Nicht nur beim Biegen der Holzstange über offener Flamme ist von Lauritz Aigner Fingerspitzengefühl gefragt. Der 22-Jährige ist einer von nur zwei Azubis in Franken, die zum Bogenmacher ausgebildet werden.
Jetzt nur nicht ablenken lassen. Gleichmäßig dreht Lauritz Aigner einen Holzstab rötlicher Farbe über die Flamme des vor ihm stehenden Bunsenbrenners. Sein Ausbilder Günther Spätling wird später erzählen, dass es sich um Fernambukholz handelt. Die Bäume dazu wachsen in Brasilien. Und die Bogenmacher schwören auf dieses Tropenholz, weil kein anderes so fest und zugleich so flexibel ist, um eine Biegung unbeschadet zu überstehen und zu halten.
Heimat für Flüchtlinge nach dem Zweiten Weltkrieg
Aber jetzt geht es nur um eines: Langsam erwärmen, immer wieder biegen und unbedingt vermeiden, dass das Holz plötzlich zu rauchen beginnt oder gar in Flammen aufgeht.
Aigner hat darin inzwischen schon ein wenig Übung. Der 22-Jährige aus Forchheim ist im zweiten Lehrjahr zum Bogenmacher - ein Beruf, für den Interessierte in Franken in der Regel nach Bubenreuth (Landkreis Erlangen-Höchstadt) kommen müssen. Dort gibt es nicht nur die meisten Bogenbaubetriebe der Region, auch eine Reihe von Geigenbauern führen ihr Handwerk vor Ort aus. Die sogenannte Bubenreuther Geigenbausiedlung wurde nach dem Zweiten Weltkrieg zur neuen Heimat für Flüchtlingsfamilien aus dem Egerland. Diese brachten die Kunst rund um die Fertigung von Streichinstrumenten nach Franken.
Vierte Generation
So auch die Familie Dörfler. Andreas Dörfler, studierter Diplom-Bogenbaumeister, führt den Betrieb, den sein Urgroßvater einst im Egerland gegründet hatte, heute in vierter Generation zusammen mit seiner Schwester und seinem Cousin. Vater, Onkel und Mutter sind auch noch im Familienbetrieb mit seinen insgesamt 30 Beschäftigten zu finden.

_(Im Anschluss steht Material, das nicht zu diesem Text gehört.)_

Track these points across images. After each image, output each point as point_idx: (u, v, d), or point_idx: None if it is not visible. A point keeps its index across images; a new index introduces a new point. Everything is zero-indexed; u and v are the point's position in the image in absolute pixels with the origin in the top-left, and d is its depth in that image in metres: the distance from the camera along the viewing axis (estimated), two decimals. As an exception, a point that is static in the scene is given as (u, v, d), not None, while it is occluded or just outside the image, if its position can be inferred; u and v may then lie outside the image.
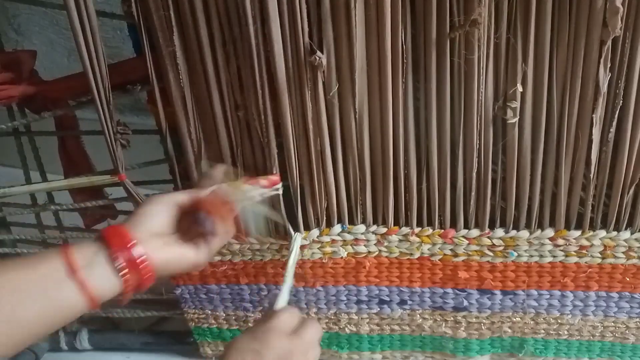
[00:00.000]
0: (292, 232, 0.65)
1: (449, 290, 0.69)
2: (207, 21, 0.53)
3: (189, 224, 0.53)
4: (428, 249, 0.66)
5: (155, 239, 0.50)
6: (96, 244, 0.47)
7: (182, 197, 0.53)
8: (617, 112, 0.54)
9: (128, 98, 0.95)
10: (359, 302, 0.72)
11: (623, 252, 0.63)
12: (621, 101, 0.54)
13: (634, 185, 0.59)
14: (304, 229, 0.66)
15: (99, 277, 0.46)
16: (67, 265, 0.45)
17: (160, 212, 0.51)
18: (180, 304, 0.76)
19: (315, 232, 0.66)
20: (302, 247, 0.67)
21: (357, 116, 0.57)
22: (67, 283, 0.44)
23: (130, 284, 0.47)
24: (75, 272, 0.45)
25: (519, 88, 0.54)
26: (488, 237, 0.64)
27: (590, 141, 0.56)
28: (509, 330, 0.72)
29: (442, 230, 0.64)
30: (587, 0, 0.49)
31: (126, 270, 0.47)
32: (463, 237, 0.64)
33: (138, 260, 0.47)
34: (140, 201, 0.64)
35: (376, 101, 0.56)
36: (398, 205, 0.63)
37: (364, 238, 0.66)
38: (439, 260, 0.67)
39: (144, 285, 0.49)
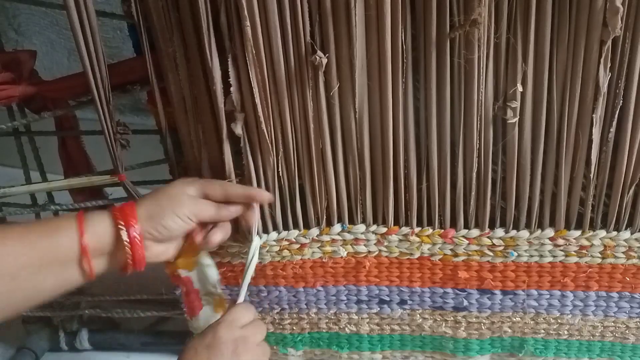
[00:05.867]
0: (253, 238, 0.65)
1: (449, 290, 0.69)
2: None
3: None
4: (428, 249, 0.66)
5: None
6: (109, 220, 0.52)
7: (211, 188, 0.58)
8: (617, 112, 0.54)
9: (128, 98, 0.96)
10: (359, 302, 0.72)
11: (623, 252, 0.63)
12: (621, 101, 0.54)
13: (634, 185, 0.59)
14: (304, 227, 0.66)
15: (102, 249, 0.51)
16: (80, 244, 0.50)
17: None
18: (180, 304, 0.76)
19: (315, 231, 0.66)
20: (302, 246, 0.67)
21: (357, 116, 0.57)
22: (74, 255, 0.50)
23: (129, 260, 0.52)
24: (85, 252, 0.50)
25: (519, 88, 0.54)
26: (488, 237, 0.64)
27: (590, 141, 0.56)
28: (509, 330, 0.72)
29: (442, 230, 0.64)
30: (587, 0, 0.49)
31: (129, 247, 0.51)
32: (463, 237, 0.64)
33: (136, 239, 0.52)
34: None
35: (376, 101, 0.56)
36: (398, 205, 0.63)
37: (364, 238, 0.66)
38: (439, 260, 0.67)
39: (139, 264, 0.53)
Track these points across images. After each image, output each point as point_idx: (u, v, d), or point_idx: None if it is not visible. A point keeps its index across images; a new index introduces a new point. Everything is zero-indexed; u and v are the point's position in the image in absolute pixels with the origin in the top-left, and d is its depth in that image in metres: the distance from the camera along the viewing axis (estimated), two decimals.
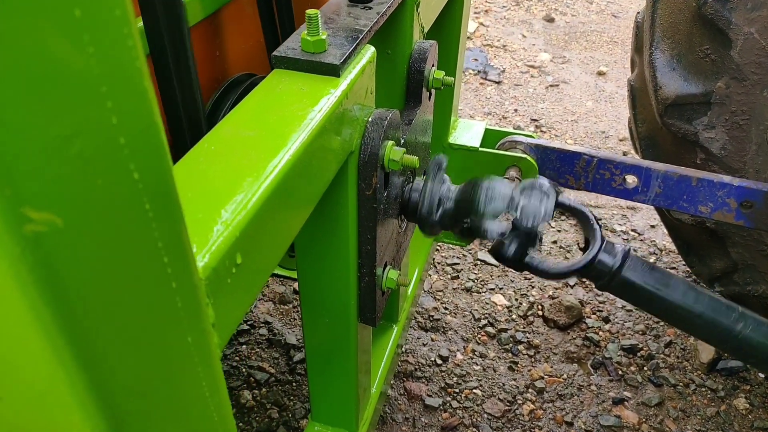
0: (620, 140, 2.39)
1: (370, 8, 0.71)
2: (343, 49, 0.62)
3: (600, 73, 2.81)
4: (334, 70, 0.60)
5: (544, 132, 2.43)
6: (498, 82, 2.71)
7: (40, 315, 0.24)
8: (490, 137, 1.34)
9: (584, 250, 0.71)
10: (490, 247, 0.73)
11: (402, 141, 0.74)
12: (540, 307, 1.67)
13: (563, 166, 1.23)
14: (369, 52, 0.66)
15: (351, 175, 0.65)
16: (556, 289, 1.74)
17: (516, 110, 2.53)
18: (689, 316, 0.74)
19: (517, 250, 0.67)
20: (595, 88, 2.72)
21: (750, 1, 1.06)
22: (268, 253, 0.49)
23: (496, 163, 1.24)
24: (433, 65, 0.93)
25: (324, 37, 0.62)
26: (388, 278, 0.78)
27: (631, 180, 1.20)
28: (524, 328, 1.63)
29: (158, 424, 0.34)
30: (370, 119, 0.66)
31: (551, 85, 2.72)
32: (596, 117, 2.53)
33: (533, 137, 1.28)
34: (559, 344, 1.59)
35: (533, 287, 1.74)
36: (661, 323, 1.66)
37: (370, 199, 0.66)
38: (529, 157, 1.22)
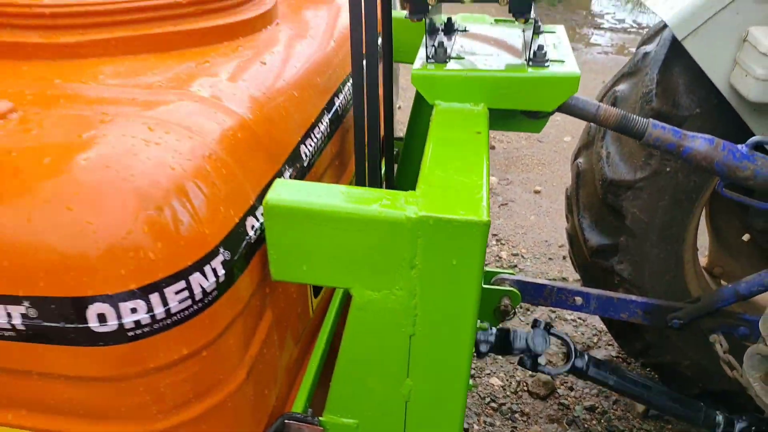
0: (559, 246, 3.18)
1: None
2: None
3: (536, 192, 3.66)
4: None
5: (504, 244, 3.18)
6: None
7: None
8: (485, 276, 2.03)
9: (567, 358, 1.39)
10: (517, 361, 1.39)
11: None
12: (525, 384, 2.33)
13: (536, 293, 1.93)
14: None
15: None
16: None
17: None
18: (624, 389, 1.42)
19: (534, 363, 1.34)
20: (534, 204, 3.54)
21: (631, 193, 1.84)
22: None
23: (494, 295, 1.92)
24: None
25: None
26: None
27: (579, 299, 1.92)
28: (516, 401, 2.27)
29: None
30: None
31: (502, 204, 3.52)
32: (539, 229, 3.32)
33: (514, 274, 1.98)
34: (542, 410, 2.24)
35: (517, 369, 2.40)
36: None
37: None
38: (515, 290, 1.91)
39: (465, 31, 1.18)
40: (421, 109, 1.68)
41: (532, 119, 1.07)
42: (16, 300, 0.61)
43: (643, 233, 1.85)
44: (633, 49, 2.14)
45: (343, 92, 1.22)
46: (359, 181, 1.11)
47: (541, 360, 1.37)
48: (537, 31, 1.00)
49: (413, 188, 0.76)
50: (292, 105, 0.98)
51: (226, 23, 1.02)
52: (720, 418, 1.48)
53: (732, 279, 2.17)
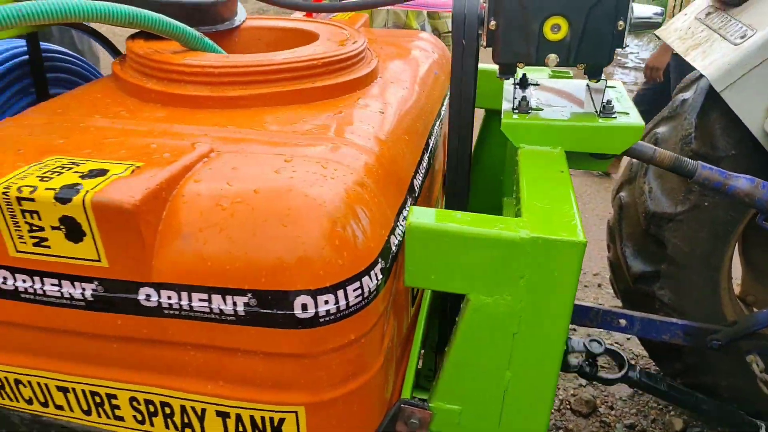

"Wir bilden für den Eigenbedarf aus", sagt Dörfler. "Aber eigentlich bin ich das auch dem Beruf schuldig." Der Betrieb, in dem Azubi Aigner gerade lernt, zieht sich seinen Nachwuchs regelmäßig selbst heran. "Eigentlich wurden alle, die hier arbeiten, auch hier ausgebildet." Bogenmachermeister Günther Spätling ist ein Musterbeispiel. Vor 40 Jahren hatte er bei Dörfler seine Lehre begonnen. Der Weg in den Beruf war für ihn kurz. Schon der Vater hatte hier gearbeitet.
"Wir schauen auf die Werkzeugführung"
Für Lauritz Aigner dagegen war der Weg in den Bogenbau eher zufällig. Nach der Mittleren Reife hatte er nach einem handwerklichen Ausbildungsberuf gesucht und sich bei der Handwerkskammer informiert, was es in der Gegend für Angebote gibt. Er stieß auf die Ausschreibung zum Bogenmacher. "Als Kind habe ich vier Jahre lang Geige gelernt. Ich wusste also, um was es geht", erzählt er.
Nach Praktikum und Probearbeit war der Weg für ihn frei in die Bogenmacher-Lehre. "Es ist nicht nötig, ein Streichinstrument zu spielen. Wir schauen auf die Werkzeugführung", nennt Chef Andreas Dörfler ein Auswahlkriterium. "Den Rest lernt man."